Title World Wide Web Journal: The Web After Five Years
Author Rohit Khare (Editor)
Publisher O'Reilly and Associates, Inc.
Sebastopol, California
http://www.ora.com/
Copyright 1996
ISBN 1-56592-210-7
Pages 218
Price $24.95


Grist for Power WebMeisters

Amid the flood of books aimed at would-be or could-be webmasters, O'Reilly offers a high-end technical series that is distinctly different. Each issue of the World Wide Web Journal has a different focus, and contains valuable papers and specifications that would probably not find a printed outlet to the general public elsewhere.

This particular issue, Volume 1 Number 3, begins with an interview with Tim Berners-Lee, inventor of the World-Wide-Web and currently Director of the World-Wide-Web Consortium. It then presents a collection of technical essays on 3 main themes: web surveys and demographics, traffic monitoring and visualization, and proxy caches. The articles describing how islands with relatively poor Internet connectivity (Great Britain and New Zealand) used distributed caching to improve service to the entire nation were especially interesting.

The article by Tim Bray titled "Measuring the Web" is worth the price of the book in itself, providing statistics for HTML file sizes, numbers of embedded GIFs, incoming and outgoing links, and so on, based on retrieval of some 11 million web pages from over 200,000 web servers.

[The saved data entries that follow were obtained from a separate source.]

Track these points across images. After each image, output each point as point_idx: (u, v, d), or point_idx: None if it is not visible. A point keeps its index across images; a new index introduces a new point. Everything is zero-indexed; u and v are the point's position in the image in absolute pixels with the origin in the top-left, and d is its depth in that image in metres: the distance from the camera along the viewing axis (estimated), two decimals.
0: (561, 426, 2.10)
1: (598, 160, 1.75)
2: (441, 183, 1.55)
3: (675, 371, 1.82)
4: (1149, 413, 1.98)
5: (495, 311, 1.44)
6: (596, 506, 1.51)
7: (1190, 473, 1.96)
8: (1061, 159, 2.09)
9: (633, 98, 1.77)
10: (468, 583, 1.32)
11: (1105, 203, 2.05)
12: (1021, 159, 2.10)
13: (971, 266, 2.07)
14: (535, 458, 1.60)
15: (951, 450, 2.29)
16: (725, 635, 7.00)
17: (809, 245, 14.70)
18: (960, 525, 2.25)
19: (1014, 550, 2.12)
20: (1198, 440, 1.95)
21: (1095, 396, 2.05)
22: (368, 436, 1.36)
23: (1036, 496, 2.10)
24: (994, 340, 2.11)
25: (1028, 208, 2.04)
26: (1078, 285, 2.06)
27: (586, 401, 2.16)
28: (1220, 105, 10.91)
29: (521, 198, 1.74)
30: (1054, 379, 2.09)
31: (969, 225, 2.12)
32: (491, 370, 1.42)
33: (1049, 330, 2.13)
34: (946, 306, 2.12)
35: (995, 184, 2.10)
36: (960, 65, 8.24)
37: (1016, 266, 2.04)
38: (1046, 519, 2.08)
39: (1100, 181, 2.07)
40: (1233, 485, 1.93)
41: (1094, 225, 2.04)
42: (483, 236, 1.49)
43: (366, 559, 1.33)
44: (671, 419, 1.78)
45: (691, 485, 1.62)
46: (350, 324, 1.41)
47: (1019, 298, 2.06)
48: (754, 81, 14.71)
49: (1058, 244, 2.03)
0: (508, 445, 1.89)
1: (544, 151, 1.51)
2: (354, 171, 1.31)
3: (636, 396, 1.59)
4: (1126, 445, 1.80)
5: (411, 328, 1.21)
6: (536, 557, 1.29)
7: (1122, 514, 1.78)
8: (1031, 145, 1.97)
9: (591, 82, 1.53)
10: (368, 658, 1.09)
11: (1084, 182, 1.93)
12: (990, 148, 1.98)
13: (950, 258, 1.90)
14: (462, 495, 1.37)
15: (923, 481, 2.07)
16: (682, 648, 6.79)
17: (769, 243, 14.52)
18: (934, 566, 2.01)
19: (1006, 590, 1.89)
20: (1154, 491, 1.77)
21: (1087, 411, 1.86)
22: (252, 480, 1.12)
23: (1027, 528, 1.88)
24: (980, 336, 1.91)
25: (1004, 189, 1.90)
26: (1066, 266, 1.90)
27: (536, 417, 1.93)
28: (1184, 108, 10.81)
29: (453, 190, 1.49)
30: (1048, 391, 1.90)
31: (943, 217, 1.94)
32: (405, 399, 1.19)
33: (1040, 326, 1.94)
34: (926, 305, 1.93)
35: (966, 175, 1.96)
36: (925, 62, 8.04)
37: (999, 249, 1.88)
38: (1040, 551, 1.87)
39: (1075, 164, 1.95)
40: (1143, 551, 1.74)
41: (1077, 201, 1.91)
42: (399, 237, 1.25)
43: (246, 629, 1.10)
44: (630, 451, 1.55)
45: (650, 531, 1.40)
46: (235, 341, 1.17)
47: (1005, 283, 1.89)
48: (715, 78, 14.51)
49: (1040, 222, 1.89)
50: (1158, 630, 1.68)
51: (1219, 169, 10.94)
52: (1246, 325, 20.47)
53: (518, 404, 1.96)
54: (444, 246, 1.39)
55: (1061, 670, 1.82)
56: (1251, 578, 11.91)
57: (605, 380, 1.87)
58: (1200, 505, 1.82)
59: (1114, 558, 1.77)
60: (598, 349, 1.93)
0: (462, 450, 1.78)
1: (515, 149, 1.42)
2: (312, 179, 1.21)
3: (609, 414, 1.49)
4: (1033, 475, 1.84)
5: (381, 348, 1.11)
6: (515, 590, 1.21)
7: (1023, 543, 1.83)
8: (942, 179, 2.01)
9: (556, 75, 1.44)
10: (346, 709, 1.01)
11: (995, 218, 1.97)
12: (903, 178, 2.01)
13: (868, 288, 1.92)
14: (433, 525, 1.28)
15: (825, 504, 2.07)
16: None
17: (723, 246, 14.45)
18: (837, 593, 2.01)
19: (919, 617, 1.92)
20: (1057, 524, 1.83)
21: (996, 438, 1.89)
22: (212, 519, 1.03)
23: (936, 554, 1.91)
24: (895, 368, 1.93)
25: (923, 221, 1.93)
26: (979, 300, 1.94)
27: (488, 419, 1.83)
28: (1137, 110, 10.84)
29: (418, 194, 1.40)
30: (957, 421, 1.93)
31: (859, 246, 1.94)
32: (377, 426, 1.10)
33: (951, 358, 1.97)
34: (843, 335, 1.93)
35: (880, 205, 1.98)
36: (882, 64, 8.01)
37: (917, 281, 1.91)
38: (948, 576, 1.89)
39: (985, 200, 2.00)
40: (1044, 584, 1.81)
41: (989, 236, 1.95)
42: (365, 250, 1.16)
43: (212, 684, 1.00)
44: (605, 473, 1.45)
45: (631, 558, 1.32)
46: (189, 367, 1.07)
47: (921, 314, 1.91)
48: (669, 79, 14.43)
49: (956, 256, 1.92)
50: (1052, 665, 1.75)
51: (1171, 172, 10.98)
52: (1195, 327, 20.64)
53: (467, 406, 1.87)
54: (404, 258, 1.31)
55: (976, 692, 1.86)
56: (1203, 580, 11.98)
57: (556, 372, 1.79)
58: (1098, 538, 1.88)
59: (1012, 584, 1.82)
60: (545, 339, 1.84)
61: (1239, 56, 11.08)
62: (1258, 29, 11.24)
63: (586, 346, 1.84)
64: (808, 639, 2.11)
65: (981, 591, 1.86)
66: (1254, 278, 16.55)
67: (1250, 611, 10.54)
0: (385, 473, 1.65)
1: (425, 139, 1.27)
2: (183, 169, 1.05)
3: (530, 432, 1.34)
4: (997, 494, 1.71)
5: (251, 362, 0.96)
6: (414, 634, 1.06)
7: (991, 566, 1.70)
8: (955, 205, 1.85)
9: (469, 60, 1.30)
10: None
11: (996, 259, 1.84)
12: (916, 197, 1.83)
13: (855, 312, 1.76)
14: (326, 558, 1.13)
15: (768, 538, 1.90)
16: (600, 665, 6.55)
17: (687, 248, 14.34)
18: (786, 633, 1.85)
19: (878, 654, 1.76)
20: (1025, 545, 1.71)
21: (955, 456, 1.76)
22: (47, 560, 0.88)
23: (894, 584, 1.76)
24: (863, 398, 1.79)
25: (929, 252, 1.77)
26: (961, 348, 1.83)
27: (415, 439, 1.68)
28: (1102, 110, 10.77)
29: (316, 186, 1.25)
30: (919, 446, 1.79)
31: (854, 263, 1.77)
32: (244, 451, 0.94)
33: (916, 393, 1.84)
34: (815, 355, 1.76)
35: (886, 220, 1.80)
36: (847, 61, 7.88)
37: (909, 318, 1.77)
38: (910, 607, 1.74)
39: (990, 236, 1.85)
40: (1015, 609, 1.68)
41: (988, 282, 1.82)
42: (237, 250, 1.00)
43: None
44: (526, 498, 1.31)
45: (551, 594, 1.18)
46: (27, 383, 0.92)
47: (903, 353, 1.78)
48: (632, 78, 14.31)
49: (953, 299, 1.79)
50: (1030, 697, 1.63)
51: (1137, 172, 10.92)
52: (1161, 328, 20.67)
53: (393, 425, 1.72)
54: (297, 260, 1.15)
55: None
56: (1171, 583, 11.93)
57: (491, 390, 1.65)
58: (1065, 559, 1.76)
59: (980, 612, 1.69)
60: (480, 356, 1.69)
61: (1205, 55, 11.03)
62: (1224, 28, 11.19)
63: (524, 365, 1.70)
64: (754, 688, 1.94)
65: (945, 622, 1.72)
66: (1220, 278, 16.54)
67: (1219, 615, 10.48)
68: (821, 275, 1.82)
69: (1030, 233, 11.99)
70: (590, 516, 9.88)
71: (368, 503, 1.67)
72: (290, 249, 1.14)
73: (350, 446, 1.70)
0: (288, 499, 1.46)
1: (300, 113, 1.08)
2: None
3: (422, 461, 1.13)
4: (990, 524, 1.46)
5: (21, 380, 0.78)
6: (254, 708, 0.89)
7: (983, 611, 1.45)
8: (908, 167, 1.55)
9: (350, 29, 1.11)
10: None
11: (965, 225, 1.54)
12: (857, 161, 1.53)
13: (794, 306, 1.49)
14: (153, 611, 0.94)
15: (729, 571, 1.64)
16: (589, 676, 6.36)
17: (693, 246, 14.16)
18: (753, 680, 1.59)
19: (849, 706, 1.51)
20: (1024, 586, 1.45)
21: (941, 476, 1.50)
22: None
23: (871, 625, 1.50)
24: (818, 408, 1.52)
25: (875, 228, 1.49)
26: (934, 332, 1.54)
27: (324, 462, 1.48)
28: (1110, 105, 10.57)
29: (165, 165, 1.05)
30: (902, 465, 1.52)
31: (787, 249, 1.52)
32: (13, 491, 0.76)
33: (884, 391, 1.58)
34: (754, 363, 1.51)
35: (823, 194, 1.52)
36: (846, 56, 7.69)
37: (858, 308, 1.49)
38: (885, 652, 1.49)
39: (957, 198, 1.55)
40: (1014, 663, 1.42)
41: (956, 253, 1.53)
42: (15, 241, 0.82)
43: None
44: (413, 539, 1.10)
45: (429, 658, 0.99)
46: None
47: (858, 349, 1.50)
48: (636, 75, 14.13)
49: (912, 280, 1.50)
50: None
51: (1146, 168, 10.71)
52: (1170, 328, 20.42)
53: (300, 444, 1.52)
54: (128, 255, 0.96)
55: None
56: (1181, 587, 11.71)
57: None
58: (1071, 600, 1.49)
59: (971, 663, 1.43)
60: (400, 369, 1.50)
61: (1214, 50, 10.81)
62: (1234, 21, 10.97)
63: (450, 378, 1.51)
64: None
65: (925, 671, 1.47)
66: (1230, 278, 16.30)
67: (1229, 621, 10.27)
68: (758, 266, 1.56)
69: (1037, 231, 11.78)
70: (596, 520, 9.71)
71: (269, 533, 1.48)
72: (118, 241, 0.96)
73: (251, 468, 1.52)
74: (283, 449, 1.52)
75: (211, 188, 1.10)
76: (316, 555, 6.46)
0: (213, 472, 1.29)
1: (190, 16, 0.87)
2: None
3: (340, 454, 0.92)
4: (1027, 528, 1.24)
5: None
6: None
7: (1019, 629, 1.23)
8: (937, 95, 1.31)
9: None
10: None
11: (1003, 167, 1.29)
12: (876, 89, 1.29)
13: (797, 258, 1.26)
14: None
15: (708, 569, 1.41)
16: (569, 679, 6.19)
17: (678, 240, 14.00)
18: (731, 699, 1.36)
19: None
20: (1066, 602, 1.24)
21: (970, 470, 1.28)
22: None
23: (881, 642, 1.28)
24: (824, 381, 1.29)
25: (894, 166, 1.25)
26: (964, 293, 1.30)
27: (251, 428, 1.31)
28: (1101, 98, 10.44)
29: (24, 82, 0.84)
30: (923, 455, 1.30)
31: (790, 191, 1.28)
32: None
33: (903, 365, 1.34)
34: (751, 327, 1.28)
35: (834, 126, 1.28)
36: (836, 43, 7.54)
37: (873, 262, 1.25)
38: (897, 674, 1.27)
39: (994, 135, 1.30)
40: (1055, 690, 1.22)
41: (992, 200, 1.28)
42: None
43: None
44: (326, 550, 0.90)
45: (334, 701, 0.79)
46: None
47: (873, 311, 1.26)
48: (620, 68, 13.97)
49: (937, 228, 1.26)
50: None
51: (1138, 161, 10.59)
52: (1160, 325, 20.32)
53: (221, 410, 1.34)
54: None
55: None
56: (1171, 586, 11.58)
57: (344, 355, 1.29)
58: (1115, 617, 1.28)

Bray's 3-D graphic techniques for portrayal of web server "neighborhoods," "connectedness," and "neighborhoods" are quite clever and perhaps point the way toward VRML navigation schemes.

The World-Wide-Web Journal will not appeal to the average HTML hacker, but sophisticated webmasters will find something useful in every issue, and the series will undoubtedly become a treasured historical resource.